Boy-band creator Pearlman apprehended in Bali
June 16th, 2007

The music ran out on Thursday for onetime boy-band impresario Lou Pearlman.
After spending months overseas avoiding charges that his Florida-based company ran an elaborate Ponzi scheme, Pearlman was apprehended by Indonesian officials at a hotel in Bali and turned over to the FBI. He was taken to Guam and charged with bank fraud.
The U.S. Attorney’s Office in Tampa said in a criminal complaint filed March 2 and unsealed on Thursday that $100 million owed to investors was missing at his Trans Continental Airlines.
“We expect that he will be returned to Florida,” said Steve Cole, a spokesman for the U.S. Attorney’s Office in Tampa.
The Justice Department likely will be first in line to take on the man who created the Backstreet Boys and ‘N Sync and for a time was seen as one of the most powerful people in the music business.
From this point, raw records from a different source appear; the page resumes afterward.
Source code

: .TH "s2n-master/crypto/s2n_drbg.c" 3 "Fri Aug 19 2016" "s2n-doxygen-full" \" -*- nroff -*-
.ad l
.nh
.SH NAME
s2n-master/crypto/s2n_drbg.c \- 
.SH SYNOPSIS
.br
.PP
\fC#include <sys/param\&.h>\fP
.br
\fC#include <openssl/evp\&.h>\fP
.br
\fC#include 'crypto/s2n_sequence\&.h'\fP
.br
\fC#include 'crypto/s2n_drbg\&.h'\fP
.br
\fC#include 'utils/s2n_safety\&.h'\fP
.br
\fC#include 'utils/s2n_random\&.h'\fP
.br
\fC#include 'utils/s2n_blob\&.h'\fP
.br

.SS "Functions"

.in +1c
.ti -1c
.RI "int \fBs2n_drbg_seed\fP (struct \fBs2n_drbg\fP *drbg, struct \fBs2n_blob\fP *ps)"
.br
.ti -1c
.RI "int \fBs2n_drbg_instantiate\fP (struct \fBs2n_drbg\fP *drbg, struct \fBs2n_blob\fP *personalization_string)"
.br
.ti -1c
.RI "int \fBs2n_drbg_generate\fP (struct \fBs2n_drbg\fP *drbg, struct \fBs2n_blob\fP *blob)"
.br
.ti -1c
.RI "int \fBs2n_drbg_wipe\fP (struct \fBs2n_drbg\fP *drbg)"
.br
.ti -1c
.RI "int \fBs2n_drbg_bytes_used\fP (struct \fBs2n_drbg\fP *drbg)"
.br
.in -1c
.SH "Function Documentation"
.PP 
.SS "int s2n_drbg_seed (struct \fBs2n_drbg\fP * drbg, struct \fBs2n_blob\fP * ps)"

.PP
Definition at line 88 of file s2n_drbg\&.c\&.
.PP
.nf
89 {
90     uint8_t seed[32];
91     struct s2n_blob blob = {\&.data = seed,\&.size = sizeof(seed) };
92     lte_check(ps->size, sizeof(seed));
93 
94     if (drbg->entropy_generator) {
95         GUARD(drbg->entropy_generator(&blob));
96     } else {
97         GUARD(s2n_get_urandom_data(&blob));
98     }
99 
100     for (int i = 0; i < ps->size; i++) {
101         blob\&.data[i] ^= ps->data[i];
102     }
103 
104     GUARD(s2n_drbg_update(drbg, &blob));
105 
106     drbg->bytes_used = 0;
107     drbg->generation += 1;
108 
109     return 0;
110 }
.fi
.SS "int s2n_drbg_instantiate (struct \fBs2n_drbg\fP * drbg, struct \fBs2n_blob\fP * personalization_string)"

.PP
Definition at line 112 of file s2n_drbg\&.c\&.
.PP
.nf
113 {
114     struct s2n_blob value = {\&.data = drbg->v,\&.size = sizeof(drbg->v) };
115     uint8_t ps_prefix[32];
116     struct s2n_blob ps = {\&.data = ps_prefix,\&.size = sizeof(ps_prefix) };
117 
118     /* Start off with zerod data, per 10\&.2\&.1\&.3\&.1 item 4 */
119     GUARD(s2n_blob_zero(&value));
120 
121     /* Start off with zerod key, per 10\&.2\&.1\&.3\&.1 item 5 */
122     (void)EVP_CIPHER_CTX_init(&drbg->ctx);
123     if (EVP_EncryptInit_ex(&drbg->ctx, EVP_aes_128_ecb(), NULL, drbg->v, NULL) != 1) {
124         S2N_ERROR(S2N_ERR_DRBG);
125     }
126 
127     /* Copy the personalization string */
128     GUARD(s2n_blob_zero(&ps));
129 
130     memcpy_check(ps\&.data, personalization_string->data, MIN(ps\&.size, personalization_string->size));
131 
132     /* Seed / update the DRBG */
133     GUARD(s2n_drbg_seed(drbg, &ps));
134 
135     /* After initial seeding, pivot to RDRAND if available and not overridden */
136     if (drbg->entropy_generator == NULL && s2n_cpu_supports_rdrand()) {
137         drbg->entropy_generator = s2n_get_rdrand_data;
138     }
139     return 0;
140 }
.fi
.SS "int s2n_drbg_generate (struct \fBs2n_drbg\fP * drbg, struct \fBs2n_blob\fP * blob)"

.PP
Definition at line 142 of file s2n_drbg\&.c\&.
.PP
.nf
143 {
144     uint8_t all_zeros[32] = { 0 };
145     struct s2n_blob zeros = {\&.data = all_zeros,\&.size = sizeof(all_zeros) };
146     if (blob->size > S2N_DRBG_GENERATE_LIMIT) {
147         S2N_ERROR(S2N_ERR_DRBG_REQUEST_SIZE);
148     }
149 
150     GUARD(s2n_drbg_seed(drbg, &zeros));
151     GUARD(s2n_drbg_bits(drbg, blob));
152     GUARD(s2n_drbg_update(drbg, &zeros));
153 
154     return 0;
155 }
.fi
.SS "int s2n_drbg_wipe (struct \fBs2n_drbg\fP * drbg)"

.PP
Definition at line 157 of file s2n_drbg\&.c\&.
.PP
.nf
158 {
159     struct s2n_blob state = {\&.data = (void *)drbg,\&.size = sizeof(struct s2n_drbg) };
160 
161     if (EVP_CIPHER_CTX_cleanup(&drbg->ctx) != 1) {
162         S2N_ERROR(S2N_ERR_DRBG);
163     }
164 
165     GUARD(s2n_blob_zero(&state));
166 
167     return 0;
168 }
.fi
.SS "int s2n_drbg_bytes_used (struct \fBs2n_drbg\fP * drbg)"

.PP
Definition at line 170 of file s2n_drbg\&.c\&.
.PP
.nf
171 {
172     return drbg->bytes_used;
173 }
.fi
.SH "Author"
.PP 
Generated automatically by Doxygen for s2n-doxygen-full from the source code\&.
Florida state officials and others have alleged that Pearlman misappropriated about $317 million from more than 1,800 individual investors and an additional $150 million from banks.
“This is a major league alleged fraud criminal prosecution,” says Roma Theus II, who chairs the Defense Research Institute’s corporate integrity and white-collar crime committee.
“Mr. Pearlman can anticipate that he will probably not be released on bond, in that he has been a fugitive from justice, and that he will remain incarcerated unless a jury comes back and acquits him,” Theus adds.
Pearlman got investors to put money into what he is accused of promoting as a secure, interest-bearing savings fund. But he didn’t reinvest their cash in profit-making ventures, the Florida Office of Financial Regulation said in a circuit court filing early this year.
It also charged that investors received quarterly reports from an accounting firm that was “actually the location of an answering service whose services were paid for in part” by Trans Continental Airlines “to receive, transfer and conceal investor funds.”
The Florida officials were unable to reach Pearlman after he left the country in January, two months after one of his oldest friends and partners committed suicide and as state and federal officials swarmed in on what could be one of Florida’s biggest fraud cases.
A state circuit court in February put Pearlman’s odd collection of entertainment and travel companies into the hands of a receiver, who’s looking for assets to use to repay investors and creditors.